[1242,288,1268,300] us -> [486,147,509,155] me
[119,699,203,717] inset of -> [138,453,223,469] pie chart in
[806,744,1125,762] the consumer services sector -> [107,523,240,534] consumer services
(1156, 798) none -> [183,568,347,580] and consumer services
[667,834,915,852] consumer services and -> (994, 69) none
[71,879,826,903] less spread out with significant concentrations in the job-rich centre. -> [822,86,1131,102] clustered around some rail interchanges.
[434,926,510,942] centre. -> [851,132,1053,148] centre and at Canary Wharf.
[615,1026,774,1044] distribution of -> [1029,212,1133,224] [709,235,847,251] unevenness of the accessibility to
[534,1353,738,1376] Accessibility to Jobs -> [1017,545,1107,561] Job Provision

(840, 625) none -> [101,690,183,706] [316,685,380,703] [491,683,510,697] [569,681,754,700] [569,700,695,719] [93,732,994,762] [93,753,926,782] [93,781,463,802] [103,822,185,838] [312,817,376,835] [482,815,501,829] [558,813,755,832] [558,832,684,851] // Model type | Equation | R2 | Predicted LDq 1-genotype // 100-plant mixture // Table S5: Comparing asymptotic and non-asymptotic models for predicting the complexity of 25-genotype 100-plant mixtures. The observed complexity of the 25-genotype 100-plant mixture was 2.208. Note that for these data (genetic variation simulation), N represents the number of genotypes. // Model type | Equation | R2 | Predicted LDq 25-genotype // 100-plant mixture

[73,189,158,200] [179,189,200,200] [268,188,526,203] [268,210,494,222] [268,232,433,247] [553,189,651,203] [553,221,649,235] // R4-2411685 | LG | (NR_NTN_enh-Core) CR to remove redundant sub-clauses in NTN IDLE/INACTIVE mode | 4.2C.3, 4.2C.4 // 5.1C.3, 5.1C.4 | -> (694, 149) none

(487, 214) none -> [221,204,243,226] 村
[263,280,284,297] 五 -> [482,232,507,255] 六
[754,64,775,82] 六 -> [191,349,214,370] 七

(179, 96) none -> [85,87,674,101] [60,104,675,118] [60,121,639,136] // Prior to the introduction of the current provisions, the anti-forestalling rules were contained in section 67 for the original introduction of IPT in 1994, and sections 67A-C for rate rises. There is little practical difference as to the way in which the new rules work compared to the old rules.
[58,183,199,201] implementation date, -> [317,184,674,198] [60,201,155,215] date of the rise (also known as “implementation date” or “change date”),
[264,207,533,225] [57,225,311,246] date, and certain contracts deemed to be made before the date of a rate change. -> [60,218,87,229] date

----

Starting at the top of the listing above, repeat every line exactly until the line that contains "[71,879,826,903] less spread" has been repeated too.

[1242,288,1268,300] us -> [486,147,509,155] me
[119,699,203,717] inset of -> [138,453,223,469] pie chart in
[806,744,1125,762] the consumer services sector -> [107,523,240,534] consumer services
(1156, 798) none -> [183,568,347,580] and consumer services
[667,834,915,852] consumer services and -> (994, 69) none
[71,879,826,903] less spread out with significant concentrations in the job-rich centre. -> [822,86,1131,102] clustered around some rail interchanges.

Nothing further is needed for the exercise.